According to a Newsweek poll, in 2000 only 37% of Americans felt they were ready for a black president.  By 2007 that figure had jumped to 59%.  This was all part of his strategy and in growing his power base.  But realistically 57% of the population was insufficient for Obama to hope to win the Presidency (all 57% were unlikely to vote for him!).

Obama was different though.  He had a white American mother and a black (Kenyan) father who had immigrated to the USA, having initially arrived as an exchange student.  He was extremely well educated, with an Ivy League education.  Obama was a graduate of Columbia University and Harvard Law School, where he was elected the first black president of the Harvard Law Review.  Obama also chose to stay in touch with the local communities – he was a community organizer in Chicago, working primarily as director of the Developing Communities Project.  So he was improving his power base at all levels – amongst the elite but also at a grass roots level.  People of all races and creeds were able to relate to him; he inspired all.

The rest as they say is history.

But having said this, what else is pertinent to this month’s theme of power?  Obama surrounded himself with the very best people.  They formed a key part of his campaign and his ‘power growth’.

At KeNako Academy, as our young golfers grow, they are learning from and being exposed to experts in several different fields; all critical elements on the path to evolving the power they will require for their future careers.  Whilst golf may be the dream, the reality is that only a few will succeed and each boy or girl is learning skills that will stand them in good stead in any walk of life.  The students may not yet recognise the value of what they are currently learning, but one day they will be able to look back and recognise the positive impact that the KeNako Academy has had on their lives.

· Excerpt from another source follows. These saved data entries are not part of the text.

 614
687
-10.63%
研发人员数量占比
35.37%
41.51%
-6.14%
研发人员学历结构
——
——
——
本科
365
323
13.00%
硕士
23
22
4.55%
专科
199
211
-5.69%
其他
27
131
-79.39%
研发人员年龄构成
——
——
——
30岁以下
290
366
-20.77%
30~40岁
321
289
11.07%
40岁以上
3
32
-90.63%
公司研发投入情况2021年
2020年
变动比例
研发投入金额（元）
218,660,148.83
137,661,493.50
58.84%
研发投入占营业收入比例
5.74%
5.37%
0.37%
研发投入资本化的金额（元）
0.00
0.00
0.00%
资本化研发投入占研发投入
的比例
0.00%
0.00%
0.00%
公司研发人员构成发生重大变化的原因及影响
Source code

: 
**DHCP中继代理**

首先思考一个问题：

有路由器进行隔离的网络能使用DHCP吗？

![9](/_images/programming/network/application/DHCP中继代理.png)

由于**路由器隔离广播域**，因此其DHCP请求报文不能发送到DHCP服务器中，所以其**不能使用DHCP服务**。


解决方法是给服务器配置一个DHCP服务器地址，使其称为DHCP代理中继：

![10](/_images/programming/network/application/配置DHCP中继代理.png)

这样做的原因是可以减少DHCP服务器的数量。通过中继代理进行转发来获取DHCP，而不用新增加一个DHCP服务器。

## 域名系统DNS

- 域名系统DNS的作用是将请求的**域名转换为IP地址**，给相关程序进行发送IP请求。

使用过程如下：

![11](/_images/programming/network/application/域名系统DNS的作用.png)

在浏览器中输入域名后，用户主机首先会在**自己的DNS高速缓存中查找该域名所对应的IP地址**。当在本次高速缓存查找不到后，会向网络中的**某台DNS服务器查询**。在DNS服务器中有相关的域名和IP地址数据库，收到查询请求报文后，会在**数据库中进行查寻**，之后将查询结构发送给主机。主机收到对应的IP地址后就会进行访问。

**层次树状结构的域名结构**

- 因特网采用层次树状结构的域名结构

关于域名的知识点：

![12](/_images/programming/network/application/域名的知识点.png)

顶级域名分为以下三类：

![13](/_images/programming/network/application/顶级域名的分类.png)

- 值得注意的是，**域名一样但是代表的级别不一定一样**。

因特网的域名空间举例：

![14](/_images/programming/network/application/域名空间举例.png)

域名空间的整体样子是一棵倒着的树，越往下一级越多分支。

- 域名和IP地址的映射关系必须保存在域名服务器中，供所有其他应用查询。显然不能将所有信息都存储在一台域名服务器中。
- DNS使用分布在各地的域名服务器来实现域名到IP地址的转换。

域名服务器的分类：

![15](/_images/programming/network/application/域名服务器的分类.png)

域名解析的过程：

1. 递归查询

Respect and discipline are just two examples of elements of Obama’s campaign that are equally critical to student life at KeNako.  Fundamentals like respect and discipline can ultimately help to build power!  One of the reasons that John McCain lost to Obama in the 2008 Presidential campaign was because his campaign was not able to prevent negative leaks, whereas Obama’s disciplined campaign never encountered any such problems.  It was far more disciplined, even in the face of severe provocation.  Add to this the focused and continuous effort of the “Yes We Can” and “Change We Can Believe In” strategies and it emphasizes what it takes to win.  Stay focused on the end goal and anything is possible.  Do not allow yourself to be influenced by others or by negative outside forces.  Have the strength to turn negative criticism or scrutiny into a positive that helps to more clearly define the way forwards.

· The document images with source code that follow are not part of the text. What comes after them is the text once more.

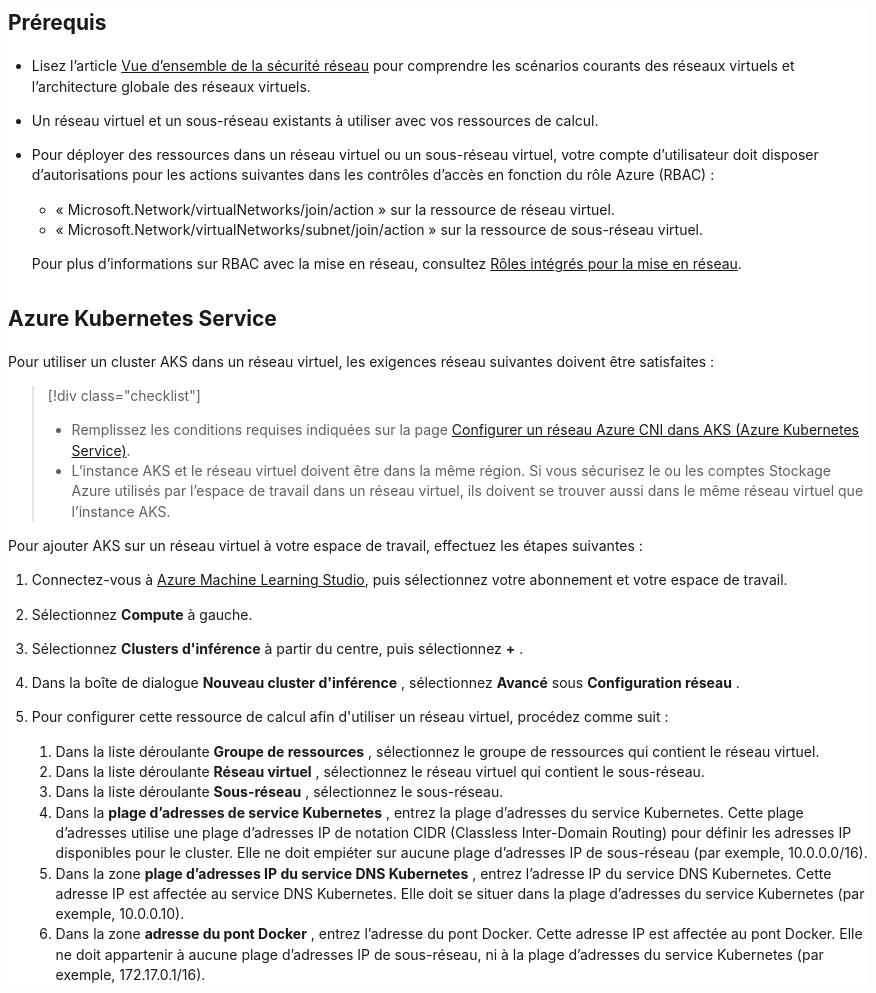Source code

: ## <a name="prerequisites"></a>Prérequis

+ Lisez l’article [Vue d’ensemble de la sécurité réseau](how-to-network-security-overview.md) pour comprendre les scénarios courants des réseaux virtuels et l’architecture globale des réseaux virtuels.

+ Un réseau virtuel et un sous-réseau existants à utiliser avec vos ressources de calcul.

+ Pour déployer des ressources dans un réseau virtuel ou un sous-réseau virtuel, votre compte d’utilisateur doit disposer d’autorisations pour les actions suivantes dans les contrôles d’accès en fonction du rôle Azure (RBAC) :

    - « Microsoft.Network/virtualNetworks/join/action » sur la ressource de réseau virtuel.
    - « Microsoft.Network/virtualNetworks/subnet/join/action » sur la ressource de sous-réseau virtuel.

    Pour plus d’informations sur RBAC avec la mise en réseau, consultez [Rôles intégrés pour la mise en réseau](/azure/role-based-access-control/built-in-roles#networking).

<a id="aksvnet"></a>

## <a name="azure-kubernetes-service"></a>Azure Kubernetes Service

Pour utiliser un cluster AKS dans un réseau virtuel, les exigences réseau suivantes doivent être satisfaites :

> [!div class="checklist"]
> * Remplissez les conditions requises indiquées sur la page [Configurer un réseau Azure CNI dans AKS (Azure Kubernetes Service)](../aks/configure-azure-cni.md#prerequisites).
> * L’instance AKS et le réseau virtuel doivent être dans la même région. Si vous sécurisez le ou les comptes Stockage Azure utilisés par l’espace de travail dans un réseau virtuel, ils doivent se trouver aussi dans le même réseau virtuel que l’instance AKS.


Pour ajouter AKS sur un réseau virtuel à votre espace de travail, effectuez les étapes suivantes :

1. Connectez-vous à [Azure Machine Learning Studio](https://ml.azure.com/), puis sélectionnez votre abonnement et votre espace de travail.

1. Sélectionnez __Compute__ à gauche.

1. Sélectionnez __Clusters d'inférence__ à partir du centre, puis sélectionnez __+__ .

1. Dans la boîte de dialogue __Nouveau cluster d'inférence__ , sélectionnez __Avancé__ sous __Configuration réseau__ .

1. Pour configurer cette ressource de calcul afin d'utiliser un réseau virtuel, procédez comme suit :

    1. Dans la liste déroulante __Groupe de ressources__ , sélectionnez le groupe de ressources qui contient le réseau virtuel.
    1. Dans la liste déroulante __Réseau virtuel__ , sélectionnez le réseau virtuel qui contient le sous-réseau.
    1. Dans la liste déroulante __Sous-réseau__ , sélectionnez le sous-réseau.
    1. Dans la __plage d’adresses de service Kubernetes__ , entrez la plage d’adresses du service Kubernetes. Cette plage d’adresses utilise une plage d’adresses IP de notation CIDR (Classless Inter-Domain Routing) pour définir les adresses IP disponibles pour le cluster. Elle ne doit empiéter sur aucune plage d’adresses IP de sous-réseau (par exemple, 10.0.0.0/16).
    1. Dans la zone __plage d’adresses IP du service DNS Kubernetes__ , entrez l’adresse IP du service DNS Kubernetes. Cette adresse IP est affectée au service DNS Kubernetes. Elle doit se situer dans la plage d’adresses du service Kubernetes (par exemple, 10.0.0.10).
    1. Dans la zone __adresse du pont Docker__ , entrez l’adresse du pont Docker. Cette adresse IP est affectée au pont Docker. Elle ne doit appartenir à aucune plage d’adresses IP de sous-réseau, ni à la plage d’adresses du service Kubernetes (par exemple, 172.17.0.1/16).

The modern world is seriously influenced by technology.  Social media is even more important and influential today than it was just 4 years ago when Obama learnt to use these elements so well.  At KeNako Academy we may not require Social Media to the extent of an Obama campaign but we certainly do embrace the use of the latest technology and this can be seen in the equipment available at the academy.  This goes for both the technical golf coaching and with respect to the physical equipment in the gym.

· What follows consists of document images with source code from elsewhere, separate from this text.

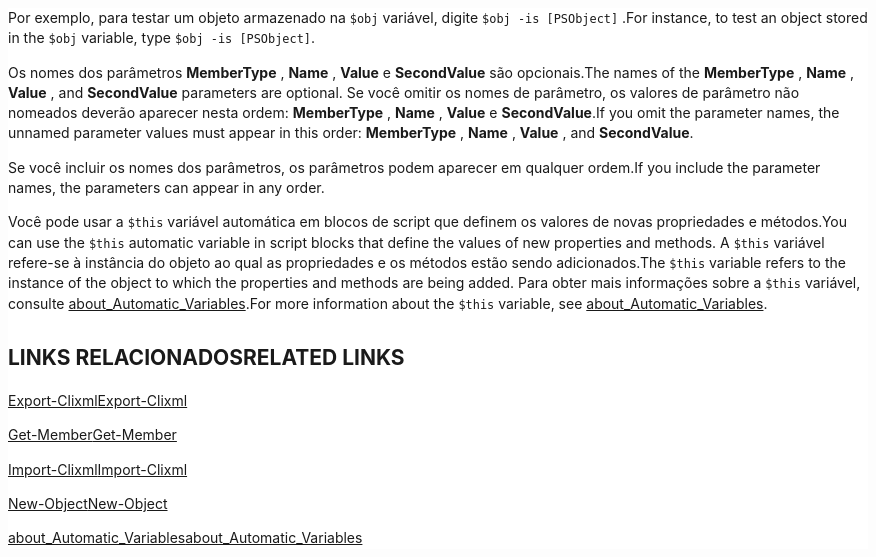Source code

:<span data-ttu-id="1f55d-246">Por exemplo, para testar um objeto armazenado na `$obj` variável, digite `$obj -is [PSObject]` .</span><span class="sxs-lookup"><span data-stu-id="1f55d-246">For instance, to test an object stored in the `$obj` variable, type `$obj -is [PSObject]`.</span></span>

<span data-ttu-id="1f55d-247">Os nomes dos parâmetros **MemberType** , **Name** , **Value** e **SecondValue** são opcionais.</span><span class="sxs-lookup"><span data-stu-id="1f55d-247">The names of the **MemberType** , **Name** , **Value** , and **SecondValue** parameters are optional.</span></span>
<span data-ttu-id="1f55d-248">Se você omitir os nomes de parâmetro, os valores de parâmetro não nomeados deverão aparecer nesta ordem: **MemberType** , **Name** , **Value** e **SecondValue**.</span><span class="sxs-lookup"><span data-stu-id="1f55d-248">If you omit the parameter names, the unnamed parameter values must appear in this order: **MemberType** , **Name** , **Value** , and **SecondValue**.</span></span>

<span data-ttu-id="1f55d-249">Se você incluir os nomes dos parâmetros, os parâmetros podem aparecer em qualquer ordem.</span><span class="sxs-lookup"><span data-stu-id="1f55d-249">If you include the parameter names, the parameters can appear in any order.</span></span>

<span data-ttu-id="1f55d-250">Você pode usar a `$this` variável automática em blocos de script que definem os valores de novas propriedades e métodos.</span><span class="sxs-lookup"><span data-stu-id="1f55d-250">You can use the `$this` automatic variable in script blocks that define the values of new properties and methods.</span></span>
<span data-ttu-id="1f55d-251">A `$this` variável refere-se à instância do objeto ao qual as propriedades e os métodos estão sendo adicionados.</span><span class="sxs-lookup"><span data-stu-id="1f55d-251">The `$this` variable refers to the instance of the object to which the properties and methods are being added.</span></span> <span data-ttu-id="1f55d-252">Para obter mais informações sobre a `$this` variável, consulte [about_Automatic_Variables](../Microsoft.PowerShell.Core/About/about_Automatic_Variables.md).</span><span class="sxs-lookup"><span data-stu-id="1f55d-252">For more information about the `$this` variable, see [about_Automatic_Variables](../Microsoft.PowerShell.Core/About/about_Automatic_Variables.md).</span></span>

## <span data-ttu-id="1f55d-253">LINKS RELACIONADOS</span><span class="sxs-lookup"><span data-stu-id="1f55d-253">RELATED LINKS</span></span>

[<span data-ttu-id="1f55d-254">Export-Clixml</span><span class="sxs-lookup"><span data-stu-id="1f55d-254">Export-Clixml</span></span>](Export-Clixml.md)

[<span data-ttu-id="1f55d-255">Get-Member</span><span class="sxs-lookup"><span data-stu-id="1f55d-255">Get-Member</span></span>](Get-Member.md)

[<span data-ttu-id="1f55d-256">Import-Clixml</span><span class="sxs-lookup"><span data-stu-id="1f55d-256">Import-Clixml</span></span>](Import-Clixml.md)

[<span data-ttu-id="1f55d-257">New-Object</span><span class="sxs-lookup"><span data-stu-id="1f55d-257">New-Object</span></span>](New-Object.md)

[<span data-ttu-id="1f55d-258">about_Automatic_Variables</span><span class="sxs-lookup"><span data-stu-id="1f55d-258">about_Automatic_Variables</span></span>](../Microsoft.PowerShell.Core/About/about_Automatic_Variables.md)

Talking about the gym leads me to my final thought for this month’s article.  Before he won his first 4 year stint as President, Americans were for the first time exposed to a man vying for such position who worked out at the gym and who eats healthily.  Both of these elements improved Obama’s image.  Americans weren’t used to seeing a President jogging, working out at the gym or playing basketball?  Bruce Fordyce, record breaking winner of 9 consecutive Comrades Marathons, used to write ‘RELAX’ between the knuckles of his fingers and continuously look at his hand to keep him focused and relaxed.  Obama embraced the concept of relaxation being a critical element of his campaign.  As a form of relaxation, Obama made a point of playing a game of basketball before each of the primary elections.  He even played a game of basketball on the actual day of the US Presidential elections. Relaxation is part of power and winning!